What does not survive is confidence in any specific exponent or ratio as universal. The exponent depends on architecture, data mixture, and the details of the optimizer. The Chinchilla ratio of twenty tokens per parameter is a point estimate for one particular setup; it moves with every change to the training recipe. The papers that extrapolated Kaplan’s ratio to plan multi-billion dollar training runs learned this the hard way, and the papers that are currently extrapolating Chinchilla’s ratio to plan the next round of runs will probably learn the same lesson in a couple of years.
What they never predicted
The scaling law literature is about test loss on the training distribution, and nothing else. It does not predict what data mixture to use, what architecture beats dense transformer, which capabilities emerge at what scale, whether model behavior is safe, or how training dynamics interact with the learning rate schedule. All of these are properties of the training run that live outside the scaling law fit. Treating the laws as if they settled any of these questions is the standard failure mode, and the broken-laws literature is largely an argument about how that failure mode shows up in specific predictions.

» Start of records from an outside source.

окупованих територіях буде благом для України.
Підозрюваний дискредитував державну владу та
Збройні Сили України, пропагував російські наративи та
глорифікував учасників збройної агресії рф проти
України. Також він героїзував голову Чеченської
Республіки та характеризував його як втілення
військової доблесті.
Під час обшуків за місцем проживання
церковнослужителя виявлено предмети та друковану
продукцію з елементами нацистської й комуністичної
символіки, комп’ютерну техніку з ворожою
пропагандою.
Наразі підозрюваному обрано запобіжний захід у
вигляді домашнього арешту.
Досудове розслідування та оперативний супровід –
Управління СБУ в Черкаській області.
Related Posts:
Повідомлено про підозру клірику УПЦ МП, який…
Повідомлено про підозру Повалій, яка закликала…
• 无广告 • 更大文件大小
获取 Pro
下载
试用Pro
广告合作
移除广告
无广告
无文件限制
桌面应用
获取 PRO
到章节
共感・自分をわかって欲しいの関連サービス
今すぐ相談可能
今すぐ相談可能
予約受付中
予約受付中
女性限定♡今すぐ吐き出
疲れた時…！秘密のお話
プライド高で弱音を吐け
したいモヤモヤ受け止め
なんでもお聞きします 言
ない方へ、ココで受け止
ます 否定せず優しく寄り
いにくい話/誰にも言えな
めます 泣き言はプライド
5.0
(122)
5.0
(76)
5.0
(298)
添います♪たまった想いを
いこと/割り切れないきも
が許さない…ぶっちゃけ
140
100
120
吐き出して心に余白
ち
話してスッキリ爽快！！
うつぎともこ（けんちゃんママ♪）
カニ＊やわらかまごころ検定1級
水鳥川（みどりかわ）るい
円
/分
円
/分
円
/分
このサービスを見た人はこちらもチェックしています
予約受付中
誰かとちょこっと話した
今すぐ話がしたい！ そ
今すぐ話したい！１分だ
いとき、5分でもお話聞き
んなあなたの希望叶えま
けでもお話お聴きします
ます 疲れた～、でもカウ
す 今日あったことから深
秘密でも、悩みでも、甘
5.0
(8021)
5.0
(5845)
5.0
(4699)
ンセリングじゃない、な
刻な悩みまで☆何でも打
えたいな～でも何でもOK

The honest statement is that scaling laws tell us how much loss we will have. Everything else about the model, the interesting everything, is underdetermined by the loss number. This is consistent with the loss number being very useful and also nowhere near sufficient.
References
- [1] J. Kaplan, S. McCandlish, T. Henighan, T. B. Brown, B. Chess, R. Child, S. Gray, A. Radford, J. Wu, and D. Amodei. Scaling laws for neural language models. arxiv 2001.08361, 2020.

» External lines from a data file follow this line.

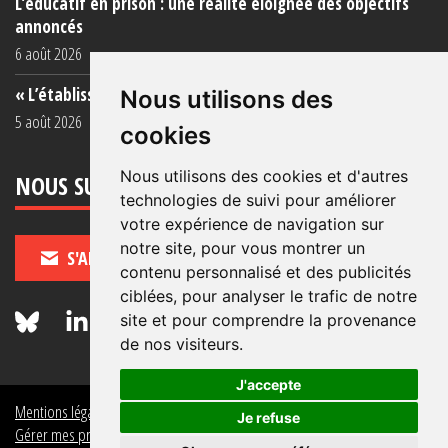
L’éducatif en prison : une réalité éloignée des objectifs
annoncés
6 août 2026
« L’établissement est une porcherie totale »
Nous utilisons des
5 août 2026
cookies
Nous utilisons des cookies et d'autres
NOUS SUIVRE
technologies de suivi pour améliorer
votre expérience de navigation sur
notre site, pour vous montrer un
S'ABONNER
contenu personnalisé et des publicités
ciblées, pour analyser le trafic de notre
site et pour comprendre la provenance
de nos visiteurs.
J'accepte
Mentions légales
Crédits
Politique de données personnelles
Je refuse
Gérer mes préférences de données personnelles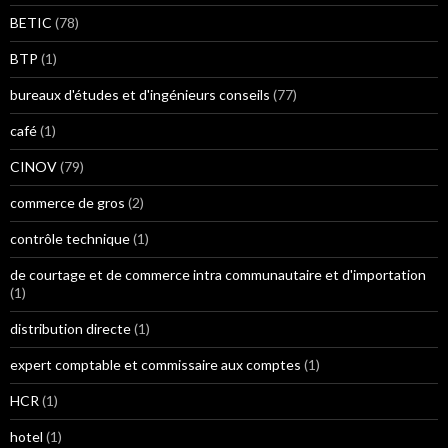
BETIC
(78)
BTP
(1)
bureaux d'études et d'ingénieurs conseils
(77)
café
(1)
CINOV
(79)
commerce de gros
(2)
contrôle technique
(1)
de courtage et de commerce intra communautaire et d'importation
(1)
distribution directe
(1)
expert comptable et commissaire aux comptes
(1)
HCR
(1)
hotel
(1)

- [2] J. Hoffmann et al. Training compute-optimal large language models. arxiv 2203.15556, 2022.
- [3] E. Caballero, K. Gupta, I. Rish, and D. Krueger. Broken neural scaling laws. arxiv 2210.14891, 2022.
- [4] J. Wei et al. Emergent abilities of large language models. arxiv 2206.07682, 2022.
- [5] R. Schaeffer, B. Miranda, and S. Koyejo. Are emergent abilities of large language models a mirage? arxiv 2304.15004, 2023.
- [6] T. Henighan et al. Scaling laws for autoregressive generative modeling. arxiv 2102.01293, 2021.
- [7] T. Pearce and J. Song. Reconciling Kaplan and Chinchilla scaling laws. arxiv 2406.12907, 2024.